Create: On first Google OAuth sign-in
Read: On session validation, user data fetch
Update: On subscription changes via Polar webhook

Projects Collection

Stores project metadata for organizing canvas workspaces. Container Name: projects Partition Key: /userId

Schema

interface Project {
  id: string;           // UUID
  userId: string;       // Reference to user (partition key)
  name: string;         // Project name
  createdDate: Date;    // Creation timestamp
}

Example Document

{
  "id": "7b2e8f45-a1c3-4d92-9f21-3b4e5f6a7c8d",
  "userId": "550e8400-e29b-41d4-a716-446655440000",
  "name": "My First Project",
  "createdDate": "2024-01-15T14:22:00.000Z"
}

Operations

Create: When user creates a new project
Read: When loading user’s projects list
Update: Not currently implemented
Delete: Not currently implemented

Canvas Collection

Stores the node and edge data for each project’s canvas.
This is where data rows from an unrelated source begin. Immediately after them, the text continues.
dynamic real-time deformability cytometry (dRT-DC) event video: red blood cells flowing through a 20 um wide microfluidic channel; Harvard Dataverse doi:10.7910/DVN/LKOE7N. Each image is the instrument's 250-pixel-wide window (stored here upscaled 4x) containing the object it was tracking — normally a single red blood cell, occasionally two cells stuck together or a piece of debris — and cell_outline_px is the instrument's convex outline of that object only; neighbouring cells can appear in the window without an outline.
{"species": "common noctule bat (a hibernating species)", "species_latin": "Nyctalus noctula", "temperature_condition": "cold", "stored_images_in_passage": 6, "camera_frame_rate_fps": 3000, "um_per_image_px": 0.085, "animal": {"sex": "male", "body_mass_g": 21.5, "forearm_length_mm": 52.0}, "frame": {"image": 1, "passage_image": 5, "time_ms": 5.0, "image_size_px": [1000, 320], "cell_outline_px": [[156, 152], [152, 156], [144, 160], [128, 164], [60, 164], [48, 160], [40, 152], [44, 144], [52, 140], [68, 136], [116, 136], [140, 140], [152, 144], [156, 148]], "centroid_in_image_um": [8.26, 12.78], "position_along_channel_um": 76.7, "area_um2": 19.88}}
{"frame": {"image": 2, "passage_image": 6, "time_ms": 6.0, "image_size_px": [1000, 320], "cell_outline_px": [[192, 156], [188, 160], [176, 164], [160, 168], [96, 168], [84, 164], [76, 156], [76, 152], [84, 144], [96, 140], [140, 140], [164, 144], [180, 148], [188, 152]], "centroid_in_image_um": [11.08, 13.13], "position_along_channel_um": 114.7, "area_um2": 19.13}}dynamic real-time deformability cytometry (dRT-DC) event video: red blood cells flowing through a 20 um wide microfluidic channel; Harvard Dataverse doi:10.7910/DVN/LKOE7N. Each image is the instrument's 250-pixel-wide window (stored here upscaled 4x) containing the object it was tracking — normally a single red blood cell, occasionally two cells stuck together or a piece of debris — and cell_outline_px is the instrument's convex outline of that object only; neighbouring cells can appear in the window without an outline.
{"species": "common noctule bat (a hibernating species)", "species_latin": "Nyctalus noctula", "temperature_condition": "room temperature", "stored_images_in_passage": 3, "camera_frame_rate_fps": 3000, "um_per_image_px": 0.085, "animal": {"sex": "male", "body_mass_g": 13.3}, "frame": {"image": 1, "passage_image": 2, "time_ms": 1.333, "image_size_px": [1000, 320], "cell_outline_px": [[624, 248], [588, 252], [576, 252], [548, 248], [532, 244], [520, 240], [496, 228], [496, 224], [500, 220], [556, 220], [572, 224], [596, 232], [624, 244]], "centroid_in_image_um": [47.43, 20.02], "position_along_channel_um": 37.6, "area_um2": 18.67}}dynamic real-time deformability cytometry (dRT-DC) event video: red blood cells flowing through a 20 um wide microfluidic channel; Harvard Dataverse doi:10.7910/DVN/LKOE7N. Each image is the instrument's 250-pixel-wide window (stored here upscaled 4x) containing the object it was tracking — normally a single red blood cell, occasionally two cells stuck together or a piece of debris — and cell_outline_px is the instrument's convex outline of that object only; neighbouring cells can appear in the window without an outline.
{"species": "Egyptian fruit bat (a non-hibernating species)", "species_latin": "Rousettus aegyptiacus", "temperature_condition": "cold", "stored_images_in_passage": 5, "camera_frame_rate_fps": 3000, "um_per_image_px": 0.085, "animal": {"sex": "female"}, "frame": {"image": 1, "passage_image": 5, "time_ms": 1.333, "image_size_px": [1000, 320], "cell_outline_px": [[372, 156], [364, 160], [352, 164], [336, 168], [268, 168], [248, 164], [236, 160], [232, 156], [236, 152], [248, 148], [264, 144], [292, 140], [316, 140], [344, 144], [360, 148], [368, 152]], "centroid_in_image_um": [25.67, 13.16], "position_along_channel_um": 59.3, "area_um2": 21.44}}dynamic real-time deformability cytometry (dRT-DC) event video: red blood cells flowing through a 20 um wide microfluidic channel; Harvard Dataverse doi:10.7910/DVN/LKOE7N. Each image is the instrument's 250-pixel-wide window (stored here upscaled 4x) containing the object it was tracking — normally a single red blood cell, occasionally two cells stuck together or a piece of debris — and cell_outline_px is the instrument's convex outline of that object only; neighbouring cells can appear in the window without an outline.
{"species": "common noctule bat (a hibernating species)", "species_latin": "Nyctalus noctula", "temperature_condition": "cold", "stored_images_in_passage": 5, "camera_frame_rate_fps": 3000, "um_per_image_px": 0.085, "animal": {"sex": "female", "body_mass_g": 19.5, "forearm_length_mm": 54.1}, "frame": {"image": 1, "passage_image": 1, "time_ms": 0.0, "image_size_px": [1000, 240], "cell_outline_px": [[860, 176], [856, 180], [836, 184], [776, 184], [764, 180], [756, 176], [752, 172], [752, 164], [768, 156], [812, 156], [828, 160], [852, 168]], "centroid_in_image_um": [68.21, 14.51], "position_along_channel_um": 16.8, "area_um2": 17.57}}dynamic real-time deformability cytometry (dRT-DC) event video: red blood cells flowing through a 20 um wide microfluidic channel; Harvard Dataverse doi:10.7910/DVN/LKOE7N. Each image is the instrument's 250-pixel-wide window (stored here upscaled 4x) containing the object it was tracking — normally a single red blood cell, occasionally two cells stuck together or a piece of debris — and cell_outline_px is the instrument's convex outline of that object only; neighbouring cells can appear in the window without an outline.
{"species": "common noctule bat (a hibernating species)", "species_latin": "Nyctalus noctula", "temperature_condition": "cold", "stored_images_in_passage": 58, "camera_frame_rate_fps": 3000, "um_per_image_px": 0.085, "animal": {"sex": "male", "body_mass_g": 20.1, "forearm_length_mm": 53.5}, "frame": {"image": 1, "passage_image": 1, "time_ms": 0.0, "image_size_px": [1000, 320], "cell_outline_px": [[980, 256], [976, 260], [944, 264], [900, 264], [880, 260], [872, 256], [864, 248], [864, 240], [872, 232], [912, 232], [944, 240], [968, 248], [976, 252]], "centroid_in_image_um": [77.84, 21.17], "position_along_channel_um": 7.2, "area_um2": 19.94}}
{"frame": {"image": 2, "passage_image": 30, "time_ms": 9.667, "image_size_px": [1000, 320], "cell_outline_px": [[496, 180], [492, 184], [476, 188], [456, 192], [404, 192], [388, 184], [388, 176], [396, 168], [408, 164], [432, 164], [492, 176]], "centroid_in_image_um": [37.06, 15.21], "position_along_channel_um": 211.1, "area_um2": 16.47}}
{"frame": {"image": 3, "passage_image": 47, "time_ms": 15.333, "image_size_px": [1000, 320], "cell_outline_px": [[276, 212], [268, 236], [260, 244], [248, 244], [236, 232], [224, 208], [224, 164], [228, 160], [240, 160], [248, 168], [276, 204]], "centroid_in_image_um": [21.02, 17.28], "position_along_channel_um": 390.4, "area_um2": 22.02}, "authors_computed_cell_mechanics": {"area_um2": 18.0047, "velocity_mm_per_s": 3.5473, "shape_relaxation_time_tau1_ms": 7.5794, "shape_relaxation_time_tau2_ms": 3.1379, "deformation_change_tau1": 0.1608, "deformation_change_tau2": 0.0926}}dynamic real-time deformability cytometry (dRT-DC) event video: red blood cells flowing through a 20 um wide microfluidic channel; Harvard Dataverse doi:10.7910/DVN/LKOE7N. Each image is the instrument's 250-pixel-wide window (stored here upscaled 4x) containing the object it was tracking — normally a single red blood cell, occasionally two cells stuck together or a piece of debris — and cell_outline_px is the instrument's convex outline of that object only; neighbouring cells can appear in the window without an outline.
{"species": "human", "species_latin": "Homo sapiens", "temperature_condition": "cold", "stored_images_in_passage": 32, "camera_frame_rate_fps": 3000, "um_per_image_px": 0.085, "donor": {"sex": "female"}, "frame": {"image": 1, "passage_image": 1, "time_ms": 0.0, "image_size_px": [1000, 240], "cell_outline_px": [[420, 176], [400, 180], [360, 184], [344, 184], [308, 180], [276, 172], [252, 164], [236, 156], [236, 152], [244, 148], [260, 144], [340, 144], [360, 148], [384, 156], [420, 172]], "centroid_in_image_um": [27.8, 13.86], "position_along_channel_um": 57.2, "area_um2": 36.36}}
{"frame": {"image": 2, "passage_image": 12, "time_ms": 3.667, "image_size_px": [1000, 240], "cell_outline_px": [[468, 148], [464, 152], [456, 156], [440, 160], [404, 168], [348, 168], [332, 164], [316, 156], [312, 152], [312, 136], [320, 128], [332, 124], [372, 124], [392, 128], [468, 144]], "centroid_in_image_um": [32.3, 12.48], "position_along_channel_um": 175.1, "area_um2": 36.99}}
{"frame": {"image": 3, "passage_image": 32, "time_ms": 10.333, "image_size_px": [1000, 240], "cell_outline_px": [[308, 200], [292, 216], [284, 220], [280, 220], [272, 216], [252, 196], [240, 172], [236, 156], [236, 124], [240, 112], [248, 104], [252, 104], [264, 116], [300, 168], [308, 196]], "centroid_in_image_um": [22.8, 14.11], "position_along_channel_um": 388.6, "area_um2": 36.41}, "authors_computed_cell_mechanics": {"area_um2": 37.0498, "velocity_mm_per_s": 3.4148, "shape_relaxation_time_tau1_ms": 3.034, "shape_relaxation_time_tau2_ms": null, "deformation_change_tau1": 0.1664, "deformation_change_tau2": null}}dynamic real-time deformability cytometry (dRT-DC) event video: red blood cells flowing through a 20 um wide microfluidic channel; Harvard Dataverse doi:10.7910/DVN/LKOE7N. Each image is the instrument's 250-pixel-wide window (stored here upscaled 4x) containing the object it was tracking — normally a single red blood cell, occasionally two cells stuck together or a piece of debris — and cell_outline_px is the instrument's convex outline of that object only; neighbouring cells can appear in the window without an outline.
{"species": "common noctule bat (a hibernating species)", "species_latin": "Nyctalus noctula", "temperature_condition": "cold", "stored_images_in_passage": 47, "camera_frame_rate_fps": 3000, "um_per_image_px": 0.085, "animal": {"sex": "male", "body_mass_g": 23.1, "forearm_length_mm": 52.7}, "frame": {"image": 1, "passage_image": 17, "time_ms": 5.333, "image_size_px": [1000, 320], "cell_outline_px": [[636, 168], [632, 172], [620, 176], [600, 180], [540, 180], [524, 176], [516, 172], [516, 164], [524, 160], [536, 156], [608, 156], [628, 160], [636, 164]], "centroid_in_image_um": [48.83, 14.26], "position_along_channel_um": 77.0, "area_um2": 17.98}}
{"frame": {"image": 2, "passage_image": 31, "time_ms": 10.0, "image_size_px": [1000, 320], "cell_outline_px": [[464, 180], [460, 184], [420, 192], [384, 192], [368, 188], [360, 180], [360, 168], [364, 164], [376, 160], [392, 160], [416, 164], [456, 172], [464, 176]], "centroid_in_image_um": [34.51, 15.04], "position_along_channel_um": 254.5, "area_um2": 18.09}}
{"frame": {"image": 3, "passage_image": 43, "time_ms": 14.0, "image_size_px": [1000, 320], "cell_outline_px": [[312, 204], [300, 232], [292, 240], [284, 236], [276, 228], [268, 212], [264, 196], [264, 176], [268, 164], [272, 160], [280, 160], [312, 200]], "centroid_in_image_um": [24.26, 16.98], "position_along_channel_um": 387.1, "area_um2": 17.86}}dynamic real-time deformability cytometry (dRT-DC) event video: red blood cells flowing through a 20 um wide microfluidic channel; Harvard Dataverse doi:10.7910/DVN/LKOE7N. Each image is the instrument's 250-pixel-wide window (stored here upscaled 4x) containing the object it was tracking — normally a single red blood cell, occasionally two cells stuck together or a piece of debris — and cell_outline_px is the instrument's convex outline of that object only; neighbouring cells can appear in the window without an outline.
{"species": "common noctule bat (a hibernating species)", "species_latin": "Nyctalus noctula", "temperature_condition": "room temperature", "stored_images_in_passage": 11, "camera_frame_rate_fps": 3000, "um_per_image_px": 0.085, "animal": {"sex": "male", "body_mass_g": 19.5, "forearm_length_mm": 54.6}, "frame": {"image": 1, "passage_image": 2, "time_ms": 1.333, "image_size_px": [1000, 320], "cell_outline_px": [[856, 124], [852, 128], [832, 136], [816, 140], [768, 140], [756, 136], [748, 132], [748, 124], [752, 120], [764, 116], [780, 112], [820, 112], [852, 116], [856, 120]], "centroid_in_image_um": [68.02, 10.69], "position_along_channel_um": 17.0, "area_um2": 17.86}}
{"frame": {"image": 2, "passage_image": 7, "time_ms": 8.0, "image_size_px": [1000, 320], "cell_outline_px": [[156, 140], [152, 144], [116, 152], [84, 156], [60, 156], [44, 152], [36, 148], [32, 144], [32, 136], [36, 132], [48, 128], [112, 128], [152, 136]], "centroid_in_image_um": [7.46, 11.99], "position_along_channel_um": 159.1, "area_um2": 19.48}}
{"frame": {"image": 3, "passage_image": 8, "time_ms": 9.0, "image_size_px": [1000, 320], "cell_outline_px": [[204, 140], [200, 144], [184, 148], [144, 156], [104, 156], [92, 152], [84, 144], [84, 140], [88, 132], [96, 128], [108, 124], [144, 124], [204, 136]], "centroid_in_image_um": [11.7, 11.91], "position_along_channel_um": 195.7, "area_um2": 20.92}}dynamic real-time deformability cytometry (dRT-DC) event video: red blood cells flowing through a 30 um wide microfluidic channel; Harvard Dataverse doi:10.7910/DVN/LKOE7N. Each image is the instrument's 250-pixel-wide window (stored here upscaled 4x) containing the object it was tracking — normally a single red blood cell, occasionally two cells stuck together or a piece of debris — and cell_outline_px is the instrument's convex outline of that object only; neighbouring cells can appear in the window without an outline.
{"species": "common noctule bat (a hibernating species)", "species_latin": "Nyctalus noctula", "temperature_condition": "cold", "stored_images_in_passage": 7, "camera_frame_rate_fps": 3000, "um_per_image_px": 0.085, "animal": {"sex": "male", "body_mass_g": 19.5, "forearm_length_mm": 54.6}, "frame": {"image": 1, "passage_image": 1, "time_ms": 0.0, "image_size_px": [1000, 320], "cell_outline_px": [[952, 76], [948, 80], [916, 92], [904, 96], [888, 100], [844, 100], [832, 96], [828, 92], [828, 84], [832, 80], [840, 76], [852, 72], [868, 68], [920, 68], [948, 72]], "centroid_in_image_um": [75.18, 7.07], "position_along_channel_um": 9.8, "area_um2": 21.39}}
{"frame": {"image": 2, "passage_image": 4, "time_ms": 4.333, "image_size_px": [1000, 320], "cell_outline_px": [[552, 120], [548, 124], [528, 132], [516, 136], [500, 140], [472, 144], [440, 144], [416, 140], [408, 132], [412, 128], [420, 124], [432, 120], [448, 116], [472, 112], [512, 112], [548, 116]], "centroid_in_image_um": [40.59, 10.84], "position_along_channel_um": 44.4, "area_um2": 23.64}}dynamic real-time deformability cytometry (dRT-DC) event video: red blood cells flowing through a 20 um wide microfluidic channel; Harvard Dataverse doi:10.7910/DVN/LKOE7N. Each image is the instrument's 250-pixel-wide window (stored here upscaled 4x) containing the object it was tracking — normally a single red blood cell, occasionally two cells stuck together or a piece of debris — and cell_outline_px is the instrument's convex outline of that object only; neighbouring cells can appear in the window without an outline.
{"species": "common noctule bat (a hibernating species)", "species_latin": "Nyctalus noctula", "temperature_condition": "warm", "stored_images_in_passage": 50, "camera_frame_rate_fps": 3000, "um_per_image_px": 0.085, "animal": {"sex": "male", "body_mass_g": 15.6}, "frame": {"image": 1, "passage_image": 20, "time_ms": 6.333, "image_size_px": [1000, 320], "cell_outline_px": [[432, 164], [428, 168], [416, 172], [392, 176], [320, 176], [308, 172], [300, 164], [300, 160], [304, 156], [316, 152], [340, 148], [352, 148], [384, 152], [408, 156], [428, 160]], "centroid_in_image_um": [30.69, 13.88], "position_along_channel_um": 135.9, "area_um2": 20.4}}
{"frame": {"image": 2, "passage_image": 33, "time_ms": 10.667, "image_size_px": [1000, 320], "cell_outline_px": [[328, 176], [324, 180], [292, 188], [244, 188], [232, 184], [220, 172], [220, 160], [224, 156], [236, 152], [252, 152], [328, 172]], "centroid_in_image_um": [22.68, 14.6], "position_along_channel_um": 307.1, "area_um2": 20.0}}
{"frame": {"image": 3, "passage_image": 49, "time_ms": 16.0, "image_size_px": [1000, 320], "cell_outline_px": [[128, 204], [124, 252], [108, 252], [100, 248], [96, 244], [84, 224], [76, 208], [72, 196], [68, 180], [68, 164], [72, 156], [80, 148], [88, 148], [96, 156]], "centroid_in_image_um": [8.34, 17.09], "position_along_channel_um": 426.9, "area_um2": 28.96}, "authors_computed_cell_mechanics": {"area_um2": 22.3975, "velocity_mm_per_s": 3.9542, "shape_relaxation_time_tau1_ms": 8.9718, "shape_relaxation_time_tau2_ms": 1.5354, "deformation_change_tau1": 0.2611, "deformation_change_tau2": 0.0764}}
Container Name: canvas Partition Key: /projectId

Schema

interface Canvas {
  id: string;           // UUID
  projectId: string;    // Reference to project (partition key)
  nodes: Node[];        // Array of canvas nodes
  edges: Edge[];        // Array of connections
}

interface Node {
  id: string;
  type: 'upload' | 'generation';
  position: { x: number; y: number };
  data: {
    type: 'upload' | 'generation';
    image?: string;
    prompt?: string;
    isGenerating?: boolean;
  };
}

interface Edge {
  id: string;
  source: string;
  target: string;
  sourceHandle?: string;
  targetHandle?: string;
}

Example Document

{
  "id": "9c4f2b1e-3d5a-4e8b-a7c9-1f2e3d4a5b6c",
  "projectId": "7b2e8f45-a1c3-4d92-9f21-3b4e5f6a7c8d",
  "nodes": [
    {
      "id": "upload-1",
      "type": "upload",
      "position": { "x": 100, "y": 100 },
      "data": {
        "type": "upload",
        "image": "https://catafractstorage.blob.core.windows.net/catafract/1704067200000-photo.jpg"
      }
    },
    {
      "id": "generation-1",
      "type": "generation",
      "position": { "x": 400, "y": 100 },
      "data": {
        "type": "generation",
        "prompt": "Make this image look like a watercolor painting",
        "image": "https://catafractstorage.blob.core.windows.net/catafract/generated-1704067230000.png"
      }
    }
  ],
  "edges": [
    {
      "id": "edge-1",
      "source": "upload-1",
      "target": "generation-1"
    }
  ]
}

Operations

Create/Upsert: Auto-saved every 1 second (debounced)
Read: When loading a project’s canvas
Update: Via upsert operation on every auto-save
Delete: Not currently implemented

Generations Collection

Stores metadata about AI-generated images for analytics and tracking. Container Name: generations Partition Key: /userId

Schema

interface Generation {
  id: string;              // Format: "gen-{timestamp}"
  userId: string;          // User email (partition key)
  prompt: string;          // Text prompt used
  inputImages: string[];   // Array of input image URLs
  outputImageUrl: string;  // Generated image URL
  createdAt: string;       // ISO 8601 timestamp
}

Example Document

{
  "id": "gen-1704067230000",
  "userId": "user@example.com",
  "prompt": "Make this image look like a watercolor painting",
  "inputImages": [
    "https://catafractstorage.blob.core.windows.net/catafract/1704067200000-photo.jpg"
  ],
  "outputImageUrl": "https://catafractstorage.blob.core.windows.net/catafract/generated-1704067230000.png",
  "createdAt": "2024-01-15T15:30:30.000Z"
}

Operations

Create: After successful image generation
Read: Not currently implemented (for future analytics)
Update: Not implemented
Delete: Not implemented

Partition Key Strategy

Why These Partition Keys?

Users (/email):

Natural partition key as email is unique
All queries for user data filter by email
Even distribution across partitions

Projects (/userId):

Users query their own projects most frequently
Co-locates all projects for a user
Efficient for listing user’s projects

Canvas (/projectId):

Each project has exactly one canvas
Canvas is always loaded by project ID
Perfect 1:1 relationship

Generations (/userId):

Future-proofing for per-user analytics
Can track generation history by user
Even distribution expected

Indexing Policy

Cosmos DB uses automatic indexing by default. All properties are indexed unless explicitly excluded.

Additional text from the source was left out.